- [About this task]: Without any alteration, retype the records that appear below.
Records supplied Start Marker
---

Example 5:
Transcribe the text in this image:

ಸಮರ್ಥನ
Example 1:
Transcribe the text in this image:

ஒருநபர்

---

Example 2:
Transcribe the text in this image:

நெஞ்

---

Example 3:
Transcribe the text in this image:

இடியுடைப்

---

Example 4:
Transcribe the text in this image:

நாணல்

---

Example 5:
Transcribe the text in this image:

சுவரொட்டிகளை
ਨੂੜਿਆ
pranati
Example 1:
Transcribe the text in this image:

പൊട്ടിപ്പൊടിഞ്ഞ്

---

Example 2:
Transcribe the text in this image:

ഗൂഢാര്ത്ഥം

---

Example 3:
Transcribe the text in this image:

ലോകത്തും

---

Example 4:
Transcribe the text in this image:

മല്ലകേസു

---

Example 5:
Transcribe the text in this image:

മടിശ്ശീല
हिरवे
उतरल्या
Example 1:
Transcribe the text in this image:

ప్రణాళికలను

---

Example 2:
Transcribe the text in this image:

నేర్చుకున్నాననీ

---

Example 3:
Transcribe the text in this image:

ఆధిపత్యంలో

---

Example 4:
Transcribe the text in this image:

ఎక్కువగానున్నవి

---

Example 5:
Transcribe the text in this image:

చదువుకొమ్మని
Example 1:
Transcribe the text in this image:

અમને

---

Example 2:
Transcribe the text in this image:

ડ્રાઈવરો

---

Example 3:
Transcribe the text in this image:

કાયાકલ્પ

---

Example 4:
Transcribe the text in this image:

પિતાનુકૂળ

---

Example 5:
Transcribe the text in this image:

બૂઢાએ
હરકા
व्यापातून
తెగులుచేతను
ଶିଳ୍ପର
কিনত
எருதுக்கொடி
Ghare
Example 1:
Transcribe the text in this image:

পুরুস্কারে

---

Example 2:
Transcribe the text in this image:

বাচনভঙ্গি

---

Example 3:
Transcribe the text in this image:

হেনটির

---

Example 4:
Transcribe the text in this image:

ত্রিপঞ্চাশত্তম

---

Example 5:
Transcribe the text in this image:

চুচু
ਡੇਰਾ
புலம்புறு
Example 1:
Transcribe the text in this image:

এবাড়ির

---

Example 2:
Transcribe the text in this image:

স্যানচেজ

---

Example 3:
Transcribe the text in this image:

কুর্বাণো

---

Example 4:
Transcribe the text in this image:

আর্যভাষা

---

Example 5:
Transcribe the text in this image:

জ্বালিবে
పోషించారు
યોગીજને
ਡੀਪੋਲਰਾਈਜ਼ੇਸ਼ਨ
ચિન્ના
Records supplied End Marker
- [Result of the exercise]:
---

Example 5:
Transcribe the text in this image:

ಸಮರ್ಥನ
Example 1:
Transcribe the text in this image:

ஒருநபர்

---

Example 2:
Transcribe the text in this image:

நெஞ்

---

Example 3:
Transcribe the text in this image:

இடியுடைப்

---

Example 4:
Transcribe the text in this image:

நாணல்

---

Example 5:
Transcribe the text in this image:

சுவரொட்டிகளை
ਨੂੜਿਆ
pranati
Example 1:
Transcribe the text in this image:

പൊട്ടിപ്പൊടിഞ്ഞ്

---

Example 2:
Transcribe the text in this image:

ഗൂഢാര്ത്ഥം

---

Example 3:
Transcribe the text in this image:

ലോകത്തും

---

Example 4:
Transcribe the text in this image:

മല്ലകേസു

---

Example 5:
Transcribe the text in this image:

മടിശ്ശീല
हिरवे
उतरल्या
Example 1:
Transcribe the text in this image:

ప్రణాళికలను

---

Example 2:
Transcribe the text in this image:

నేర్చుకున్నాననీ

---

Example 3:
Transcribe the text in this image:

ఆధిపత్యంలో

---

Example 4:
Transcribe the text in this image:

ఎక్కువగానున్నవి

---

Example 5:
Transcribe the text in this image:

చదువుకొమ్మని
Example 1:
Transcribe the text in this image:

અમને

---

Example 2:
Transcribe the text in this image:

ડ્રાઈવરો

---

Example 3:
Transcribe the text in this image:

કાયાકલ્પ

---

Example 4:
Transcribe the text in this image:

પિતાનુકૂળ

---

Example 5:
Transcribe the text in this image:

બૂઢાએ
હરકા
व्यापातून
తెగులుచేతను
ଶିଳ୍ପର
কিনত
எருதுக்கொடி
Ghare
Example 1:
Transcribe the text in this image:

পুরুস্কারে

---

Example 2:
Transcribe the text in this image:

বাচনভঙ্গি

---

Example 3:
Transcribe the text in this image:

হেনটির

---

Example 4:
Transcribe the text in this image:

ত্রিপঞ্চাশত্তম

---

Example 5:
Transcribe the text in this image:

চুচু
ਡੇਰਾ
புலம்புறு
Example 1:
Transcribe the text in this image:

এবাড়ির

---

Example 2:
Transcribe the text in this image:

স্যানচেজ

---

Example 3:
Transcribe the text in this image:

কুর্বাণো

---

Example 4:
Transcribe the text in this image:

আর্যভাষা

---

Example 5:
Transcribe the text in this image:

জ্বালিবে
పోషించారు
યોગીજને
ਡੀਪੋਲਰਾਈਜ਼ੇਸ਼ਨ
ચિન્ના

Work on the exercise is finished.